Dry Skin Problem: Medications and Drugs
A number of medicines have the side effect of drying out the skin. They include drugs for
- High blood pressure, like diuretics
- Acne and other skin conditions, like retinoids
If you notice the onset of a dry skin problem after starting a medication, talk to your doctor. He or she may be able to help by changing the dose or switching the medication.
Dry Skin Problem: Medical Conditions
Usually, dry skin is caused by external factors. But sometimes, it can be a sign of something going on internally, whether it's a natural physiologic change or an illness.
For instance, dry skin often develops when people get older, especially in women. "Changes in hormone levels can cause dry skin as we age," says Petronic-Rosic. As many as 75% of people over 64 have dry skin. Other people, regardless of age, are simply genetically prone to dry skin.
A number of medical conditions can result in dry skin. Some of the more common of these medical causes are:
- Skin conditions, like eczema and psoriasis. While they usually need direct treatment, careful use of moisturizers often helps.
- Diabetes. Fluctuations in glucose levels can lead to dehydration, and that dries the skin out. Given that diabetes can also slow healing and increase the risk of infections, it's especially important for people with this condition to keep their skin healthy.
- Hypothyroidism. Low levels of thyroid hormone can reduce the amount of oil produced by your skin. As a result, skin becomes dry and rough and moisturizer is unlikely to help. Hypothyroidism is usually accompanied by other symptoms, like fatigue and weight gain, Kenet says.
- Malnutrition. Not getting the nutrients you need can leave your skin dried out. One possible cause is an eating disorder.

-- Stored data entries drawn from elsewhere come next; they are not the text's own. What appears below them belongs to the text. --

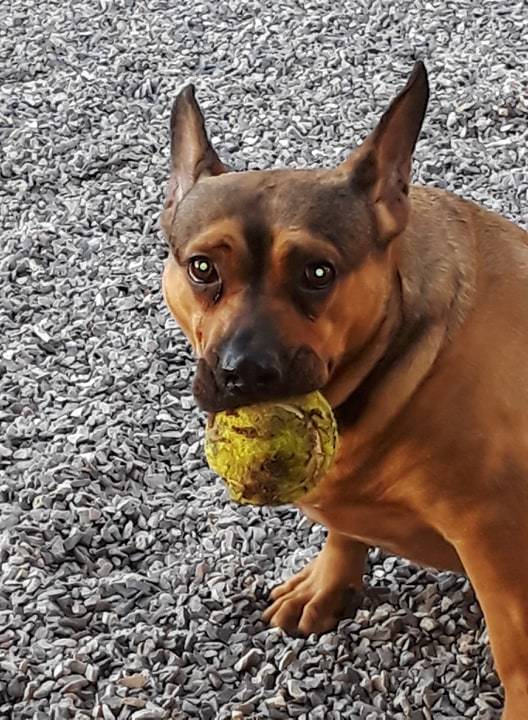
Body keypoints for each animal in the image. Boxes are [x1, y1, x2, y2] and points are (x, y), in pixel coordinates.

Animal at [160, 64, 528, 716]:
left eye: (317, 273)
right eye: (202, 268)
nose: (243, 371)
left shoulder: (495, 539)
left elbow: (516, 651)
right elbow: (343, 531)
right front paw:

Other diseases, both minor and serious, can also cause dry skin problems. The best way to treat these cases of dry skin depends on the illness. Sometimes, getting medication for the underlying condition directly will resolve the dry skin. But in other cases, you might still need to follow some of the basic dry skin care tips outlined above. Ask your doctor for advice.
Getting Help for Dry, Itchy Skin
While dry skin can be a sign of these more serious health conditions, it's usually nothing more than run-of-the-mill dry skin -- regardless of how horrible it feels.

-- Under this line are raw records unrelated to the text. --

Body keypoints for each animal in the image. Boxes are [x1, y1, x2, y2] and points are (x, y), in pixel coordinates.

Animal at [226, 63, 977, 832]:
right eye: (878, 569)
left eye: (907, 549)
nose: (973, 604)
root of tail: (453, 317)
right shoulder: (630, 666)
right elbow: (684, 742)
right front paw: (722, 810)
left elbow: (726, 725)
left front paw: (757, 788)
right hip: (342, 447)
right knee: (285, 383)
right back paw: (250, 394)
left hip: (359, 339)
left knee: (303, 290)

"I see a lot of people who are in so much discomfort from their dry skin that they think that they must be really sick," says Kenet. "But they're not, and it's actually so easy to help them."

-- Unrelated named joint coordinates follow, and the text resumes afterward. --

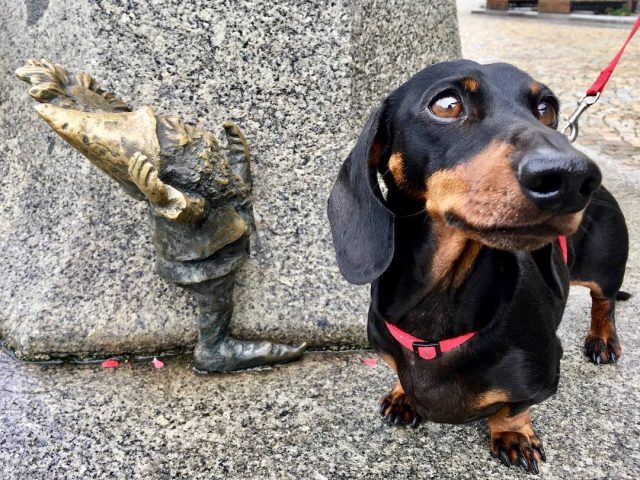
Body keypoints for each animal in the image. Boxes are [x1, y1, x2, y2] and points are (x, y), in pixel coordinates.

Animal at [328, 60, 628, 472]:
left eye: (546, 109)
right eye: (447, 105)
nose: (574, 177)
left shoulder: (543, 376)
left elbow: (512, 408)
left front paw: (513, 434)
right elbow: (400, 375)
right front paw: (403, 394)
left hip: (604, 268)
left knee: (605, 302)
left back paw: (602, 340)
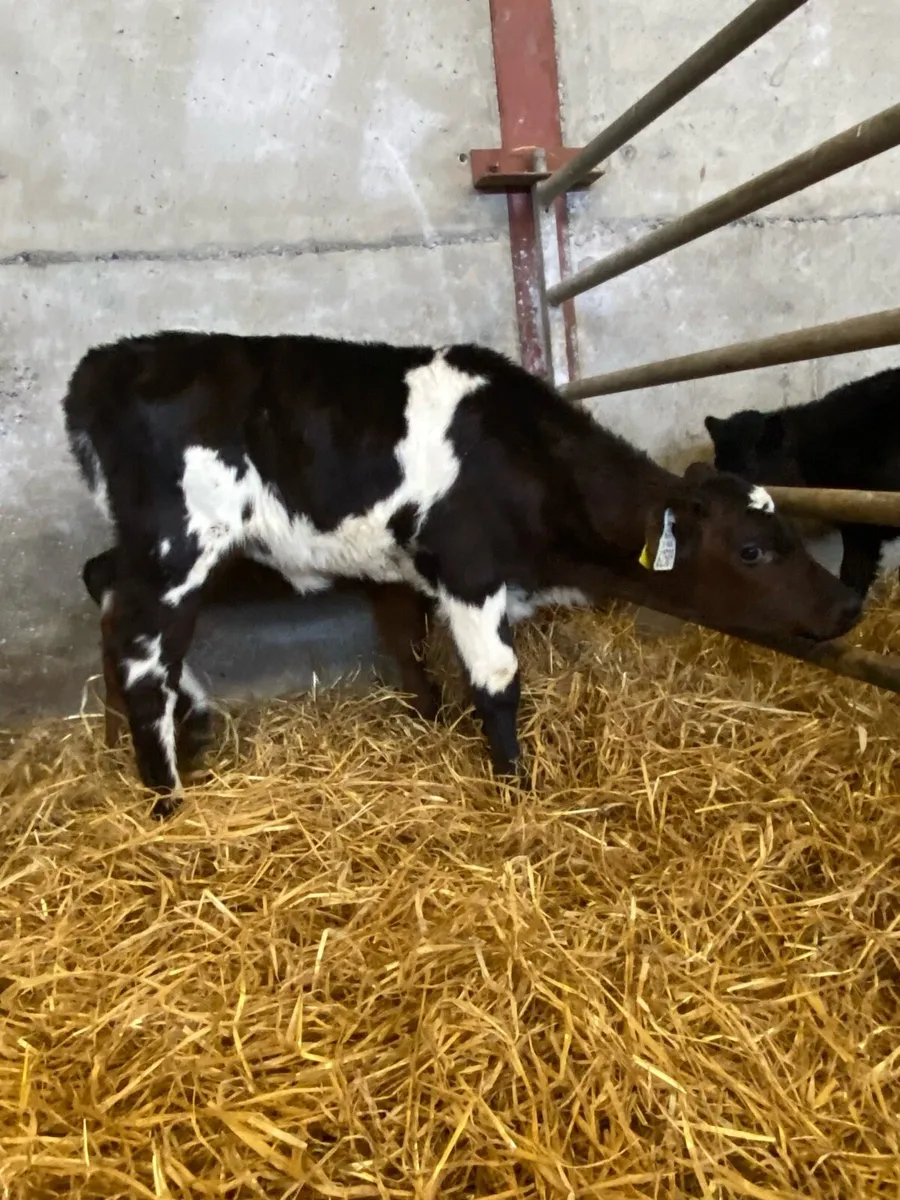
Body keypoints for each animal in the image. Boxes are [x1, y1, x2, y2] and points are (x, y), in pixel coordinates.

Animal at [63, 330, 862, 817]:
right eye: (753, 550)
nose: (847, 606)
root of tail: (104, 362)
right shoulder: (469, 570)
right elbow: (497, 680)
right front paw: (516, 788)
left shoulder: (411, 574)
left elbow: (410, 645)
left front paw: (432, 719)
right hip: (177, 546)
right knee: (145, 659)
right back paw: (167, 798)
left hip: (195, 551)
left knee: (104, 583)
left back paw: (168, 726)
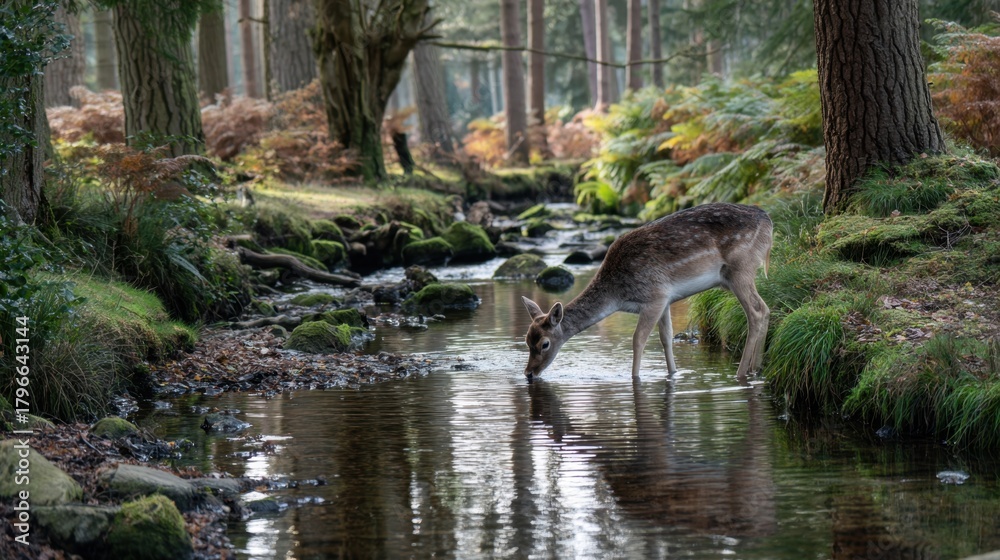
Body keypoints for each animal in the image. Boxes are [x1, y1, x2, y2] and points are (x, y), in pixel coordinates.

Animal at [522, 202, 772, 382]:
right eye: (526, 340)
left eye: (544, 344)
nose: (528, 373)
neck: (617, 295)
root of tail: (769, 222)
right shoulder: (666, 299)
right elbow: (666, 338)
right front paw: (673, 373)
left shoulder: (654, 296)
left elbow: (638, 339)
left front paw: (634, 377)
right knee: (766, 309)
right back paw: (757, 367)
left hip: (740, 269)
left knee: (757, 311)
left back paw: (741, 373)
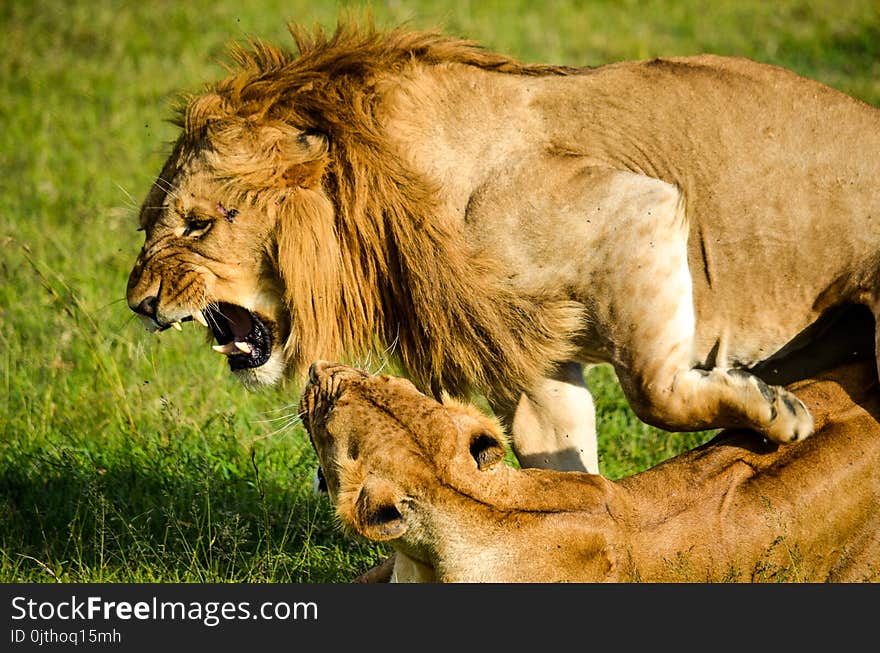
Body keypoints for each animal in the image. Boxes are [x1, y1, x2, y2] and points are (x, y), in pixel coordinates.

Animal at [125, 22, 880, 474]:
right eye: (146, 225)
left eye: (198, 224)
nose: (138, 304)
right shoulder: (527, 358)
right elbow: (562, 465)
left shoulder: (637, 208)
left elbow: (656, 392)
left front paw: (775, 410)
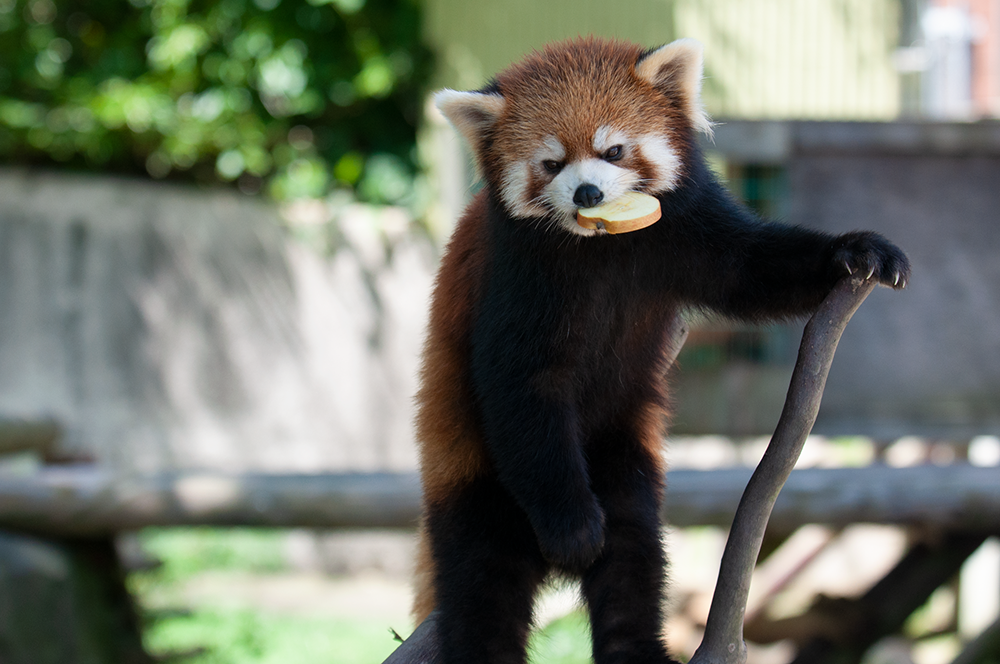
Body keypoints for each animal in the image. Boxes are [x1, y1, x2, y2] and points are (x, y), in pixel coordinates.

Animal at [410, 37, 912, 664]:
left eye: (614, 150)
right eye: (551, 164)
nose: (588, 192)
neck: (600, 243)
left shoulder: (690, 229)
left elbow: (751, 270)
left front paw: (855, 250)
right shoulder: (516, 277)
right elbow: (520, 385)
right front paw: (572, 526)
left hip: (623, 454)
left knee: (632, 555)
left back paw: (638, 647)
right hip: (472, 480)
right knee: (483, 585)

So if your dry skin problem is making you miserable, it's time to talk to a doctor. He or she can help you identify the causes and get you the treatment you need. Doctors can recommend medicine if you need it, which could include antihistamines for itchiness or prescription creams, including steroids.
"If you've been struggling with dry skin, and you've tried various things and none of them work, don't hesitate to see a doctor," says Petronic-Rosic. "There's just no reason to suffer when we can help in so many ways."